Both 25G and 22G needles can be used to place a GA with spherical and linear shapes. The GA can also be zigzag shaped delivered from needle on purpose. The actual diameter of a spherical GA is approximately 2 mm. However, the signal void on MRI is approximately 5 mm. Therefore, it is easy to detect a GA on MRI and to do registration on CT and MRI.

We previously compared MRI sequences for detecting seeds in low-dose late brachytherapy of the prostate and concluded that contrast-enhanced T1-WI was the best of the 5-element sequence (T1-WI, T2-WI, T2*-WI, contrast-enhanced T1-WI, and fat-suppressed contrast-enhanced T1-WI) [5].

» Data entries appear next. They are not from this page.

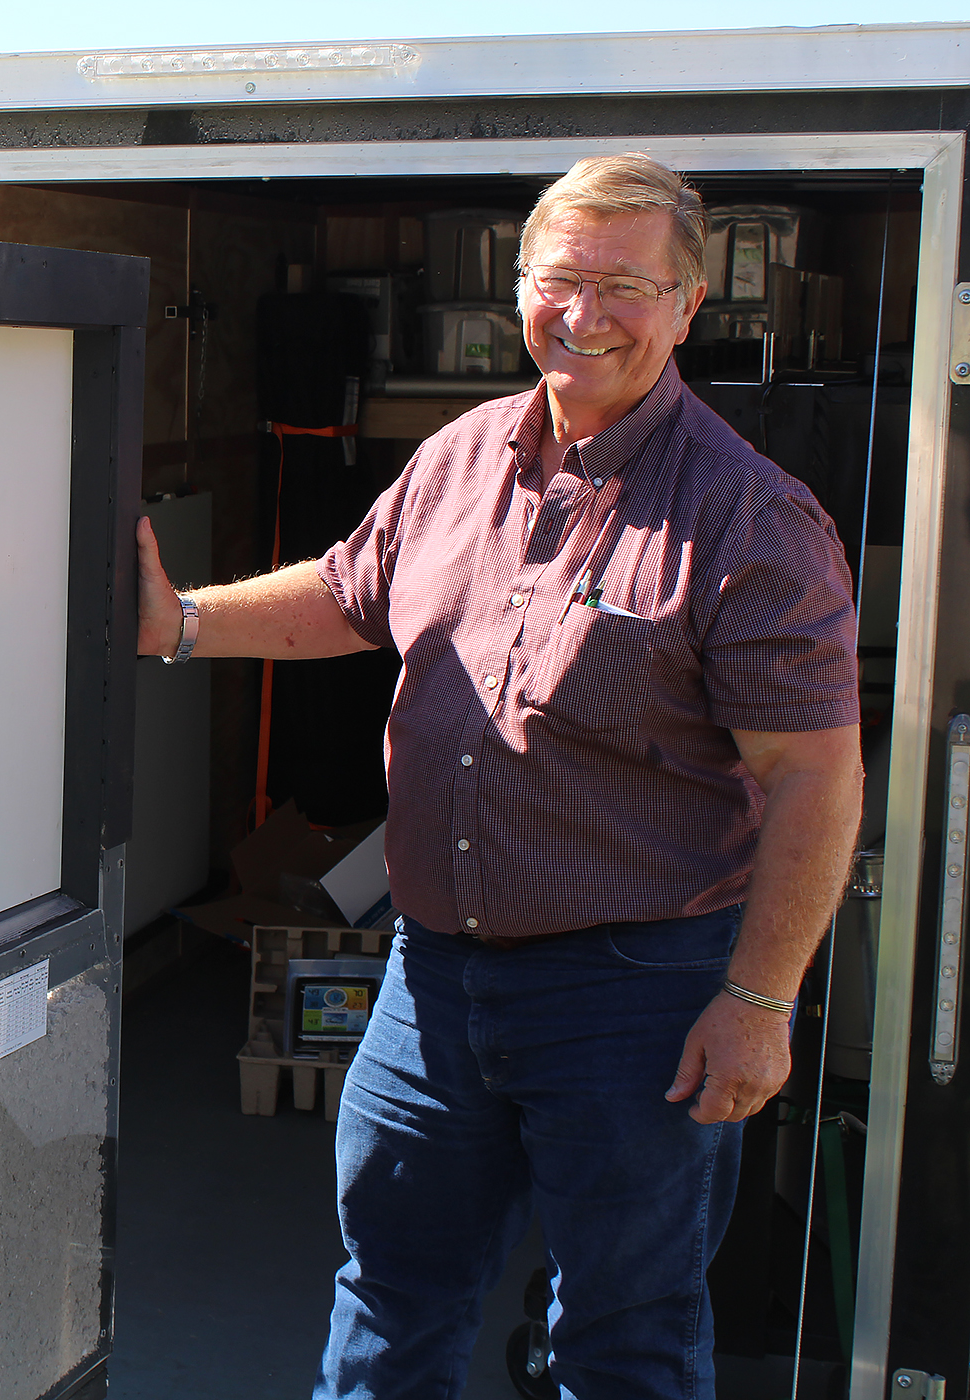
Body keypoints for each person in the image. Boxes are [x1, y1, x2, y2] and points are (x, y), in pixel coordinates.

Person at [136, 154, 862, 1399]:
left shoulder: (752, 518)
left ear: (691, 304)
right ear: (522, 285)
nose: (586, 313)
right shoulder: (462, 453)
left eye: (627, 284)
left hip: (637, 994)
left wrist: (758, 1000)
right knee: (390, 1291)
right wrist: (181, 619)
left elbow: (812, 779)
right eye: (561, 278)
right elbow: (349, 592)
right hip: (431, 981)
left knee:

GA contains of 0.5% iron, and visualization by MRI is superior to that of fiducial markers that do not contain iron. GA has been widely used since 2012, and visualization by MRI is better than with a conventional fiducial marker, because iron is a strong magnetic substance. Magnetic susceptibility artifacts refer to a variety of MRI artifacts that share distortions or local signal change due to local magnetic field in homogeneities from a variety of compounds. Dynamic-enhanced portal venous phase and hepatobiliary phase were used to identify tumor invasion. We used those 2 sequences in all cases.

GA was well visualized in T2*-WI; therefore, we challenged similar 3 sequences as in the following. TR and TE of the T2*-WI were changed 3 times (T2*: TR, 128/174/220 ms; TE, 9.2/14/18 ms; flip angle, 25°; matrix, 272 × 217; field of view, 350 × 300; section thickness, 4 mm; acquisition, 25/34/43 seconds). Dynamic contrast-enhanced phase (after contrast media infusion), 30, 60, 120 seconds; hepatobiliary phase (after contrast media infusion), 20 minutes; 3D-T1TFE: 3D-T1 turbo field echo; TR, 3.8 ms; TE, 1.86 ms; flip angle, 12°; matrix, 224 × 272; field of view, 350 × 280; section thickness, 2.5 mm; acquisition, 16 seconds.

Detection of GA is best visualized on T2*-WI with a TR/TE of 174/14 ms. The hepatobiliary phase was the best for detection of the tumor spread as well as GA. However, visibility of GA was also possible in the early dynamic phase and hepatobiliary phase. During the release of GA fiducial markers in 2012, there have been few reports of MRI with phantoms from overseas and no report of a comparison of human MRI examinations. Pain can be reduced with the use of a thin 22G or 25G needle, and an iron-containing marker is particularly useful for registration on CT and MRI in daily practice.

Conclusion

We report the characteristics of iron-containing fiducial marker to the liver. Thin needle (22G-25G) reduces adverse event. As compared to the more commonly used markers, the iron-containing fiducial marker composed of 99.5% gold and 0.5% iron makes visualization in MRI easy, which helps planning CT and MRI registration also easy and precise.